Data provided: Begin

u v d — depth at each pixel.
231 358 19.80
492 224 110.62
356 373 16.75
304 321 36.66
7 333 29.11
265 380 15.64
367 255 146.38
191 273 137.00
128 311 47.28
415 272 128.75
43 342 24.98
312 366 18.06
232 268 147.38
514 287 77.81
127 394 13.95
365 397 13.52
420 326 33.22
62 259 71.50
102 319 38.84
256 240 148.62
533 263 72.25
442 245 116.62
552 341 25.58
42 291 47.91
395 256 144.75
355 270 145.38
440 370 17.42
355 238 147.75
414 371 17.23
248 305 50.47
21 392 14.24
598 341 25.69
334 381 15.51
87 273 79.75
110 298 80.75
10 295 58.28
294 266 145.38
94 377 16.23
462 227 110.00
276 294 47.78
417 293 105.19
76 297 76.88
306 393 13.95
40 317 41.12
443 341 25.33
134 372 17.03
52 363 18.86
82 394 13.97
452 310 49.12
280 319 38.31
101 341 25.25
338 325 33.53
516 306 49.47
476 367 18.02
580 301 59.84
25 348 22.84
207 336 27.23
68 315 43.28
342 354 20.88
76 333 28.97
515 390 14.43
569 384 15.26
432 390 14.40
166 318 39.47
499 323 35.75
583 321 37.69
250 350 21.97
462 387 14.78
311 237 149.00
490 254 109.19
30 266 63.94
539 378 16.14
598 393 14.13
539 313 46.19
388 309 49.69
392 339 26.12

Data provided: End

• _What you should do_
Starting at the line above that holds "355 270 145.38" and ending at the line that holds "311 237 149.00", transcribe each line exactly and include no other lines.

• _Result of this task_
355 270 145.38
440 370 17.42
355 238 147.75
414 371 17.23
248 305 50.47
21 392 14.24
598 341 25.69
334 381 15.51
87 273 79.75
110 298 80.75
10 295 58.28
294 266 145.38
94 377 16.23
462 227 110.00
276 294 47.78
417 293 105.19
76 297 76.88
306 393 13.95
40 317 41.12
443 341 25.33
134 372 17.03
52 363 18.86
82 394 13.97
452 310 49.12
280 319 38.31
101 341 25.25
338 325 33.53
516 306 49.47
476 367 18.02
580 301 59.84
25 348 22.84
207 336 27.23
68 315 43.28
342 354 20.88
76 333 28.97
515 390 14.43
569 384 15.26
432 390 14.40
166 318 39.47
499 323 35.75
583 321 37.69
250 350 21.97
462 387 14.78
311 237 149.00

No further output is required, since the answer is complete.